Health insurance companies are withdrawing from Obamacare exchanges serving rural areas. The Wall Street Journal reported last week:
Health-insurance customers in a growing number of mostly rural regions will have just one insurer’s plans to choose from on the Affordable Care Act’s exchanges next year, as some companies pull out of unprofitable markets.
The entire states of Alaska and Alabama are expected to have only one insurer on the health law’s signature online marketplaces next year, according to state regulators. The same is expected to be true in parts of several other states, including Kentucky, Tennessee, Mississippi, Arizona and Oklahoma, state regulators said.
So far, more than 650 counties appear on track to have just one insurer on the exchanges in 2017, according to the Kaiser Family Foundation, which is tracking withdrawals as they become public. That would be up from 225 in 2016, when the state of Wyoming, among other areas, already had just one ACA marketplace competitor. Of the counties in jeopardy of having only a single exchange insurer next year, 70% have populations that are mostly rural, said Cynthia Cox, a researcher at the foundation.
Disclosures of new market entries or further pullbacks will change the totals in coming months, Ms. Cox said. Filings in many states aren’t yet public, and insurers can tweak their approaches until September. Rest of article.
However, there is good news for Obamacare. Bloomberg News reported yesterday:
The percentage of people in the U.S. who lack health insurance fell to a record low last year, in large part because of coverage expansions in the Patient Protection and Affordable Care Act. In total, 10.5 percent of Americans younger than 65 lacked health coverage, down from 18.2 percent in 2010, according to a government report. Obamacare, as the 2010 law is known, expanded eligibility for the Medicaid program for the poor and gave subsidies to many other people to help them afford private insurance policies. Other parts of the law also increased the number of people with coverage through work, and let children remain on parents’ plans longer. Rest of article.
5 comments:
I thought that was what many people wanted.

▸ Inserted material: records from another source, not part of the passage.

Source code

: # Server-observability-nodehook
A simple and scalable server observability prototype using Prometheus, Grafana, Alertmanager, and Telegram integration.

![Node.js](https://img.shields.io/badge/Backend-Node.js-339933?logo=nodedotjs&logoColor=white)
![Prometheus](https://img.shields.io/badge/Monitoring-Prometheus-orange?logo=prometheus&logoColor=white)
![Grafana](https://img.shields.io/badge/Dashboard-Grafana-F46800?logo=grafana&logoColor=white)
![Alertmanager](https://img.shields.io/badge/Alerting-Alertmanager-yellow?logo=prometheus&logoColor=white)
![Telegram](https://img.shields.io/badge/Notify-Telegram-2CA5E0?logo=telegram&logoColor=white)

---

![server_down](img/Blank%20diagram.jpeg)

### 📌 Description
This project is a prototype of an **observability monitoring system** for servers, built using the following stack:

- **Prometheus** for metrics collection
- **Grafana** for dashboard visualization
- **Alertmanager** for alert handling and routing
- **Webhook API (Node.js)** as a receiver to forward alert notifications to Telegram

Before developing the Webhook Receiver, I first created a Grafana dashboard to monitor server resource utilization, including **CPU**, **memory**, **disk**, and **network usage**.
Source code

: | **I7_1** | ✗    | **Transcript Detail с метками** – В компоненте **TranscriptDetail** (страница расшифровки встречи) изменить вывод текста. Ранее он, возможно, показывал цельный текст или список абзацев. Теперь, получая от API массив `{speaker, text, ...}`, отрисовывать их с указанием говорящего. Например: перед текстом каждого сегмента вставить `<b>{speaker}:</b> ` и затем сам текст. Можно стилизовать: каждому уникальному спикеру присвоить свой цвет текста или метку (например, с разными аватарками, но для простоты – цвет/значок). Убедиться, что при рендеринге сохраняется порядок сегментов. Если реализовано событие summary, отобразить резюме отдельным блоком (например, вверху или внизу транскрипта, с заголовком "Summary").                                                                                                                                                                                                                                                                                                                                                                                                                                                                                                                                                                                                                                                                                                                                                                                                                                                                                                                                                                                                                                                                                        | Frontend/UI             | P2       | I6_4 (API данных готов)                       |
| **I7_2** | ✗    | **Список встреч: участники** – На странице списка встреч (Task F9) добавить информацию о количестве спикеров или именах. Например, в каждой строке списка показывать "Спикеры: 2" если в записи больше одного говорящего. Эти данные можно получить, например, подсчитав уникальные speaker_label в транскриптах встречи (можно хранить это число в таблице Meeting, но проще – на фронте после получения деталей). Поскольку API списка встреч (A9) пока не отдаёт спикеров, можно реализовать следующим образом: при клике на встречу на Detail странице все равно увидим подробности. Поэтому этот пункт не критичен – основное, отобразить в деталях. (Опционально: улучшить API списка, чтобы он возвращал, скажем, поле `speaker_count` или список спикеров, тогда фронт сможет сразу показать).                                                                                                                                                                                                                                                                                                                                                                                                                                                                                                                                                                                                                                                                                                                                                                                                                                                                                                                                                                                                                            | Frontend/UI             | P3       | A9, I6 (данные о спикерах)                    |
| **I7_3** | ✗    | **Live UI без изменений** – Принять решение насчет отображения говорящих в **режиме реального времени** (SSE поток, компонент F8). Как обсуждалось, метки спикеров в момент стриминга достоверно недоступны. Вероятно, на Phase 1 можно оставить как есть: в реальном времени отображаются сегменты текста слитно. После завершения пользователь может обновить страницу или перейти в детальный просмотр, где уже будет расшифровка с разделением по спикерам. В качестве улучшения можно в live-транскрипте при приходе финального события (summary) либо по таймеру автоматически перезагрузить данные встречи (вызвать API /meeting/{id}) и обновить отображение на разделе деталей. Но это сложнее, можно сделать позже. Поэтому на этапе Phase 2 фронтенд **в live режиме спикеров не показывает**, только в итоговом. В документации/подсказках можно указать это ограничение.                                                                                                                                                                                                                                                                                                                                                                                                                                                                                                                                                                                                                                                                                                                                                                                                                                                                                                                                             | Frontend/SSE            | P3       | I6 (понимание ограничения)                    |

The concept of Obamacare is good. However, the funding of it is awful. The funding comes form those who pay their own premiums or companies who provide insurance for their employees. There is about a 10% hidden tax added on to the premium. Also there were tax increases. People should pay for their own insurance. A payroll deduction would be a better way to fund it. However, then people would see that it cost money and the Dems would lose votes.
you can quit paying your premiums in October and still use it through the end of the year. Companies can't cancel you for 90 days.
the overall plan has always been for the conventional insurance and Obamacare to fail so fully socialized medicine will ultimately be implemented.
Blue Cross will soon be the only "single payer" in Mississippi.
Then watch for the rates to jack up.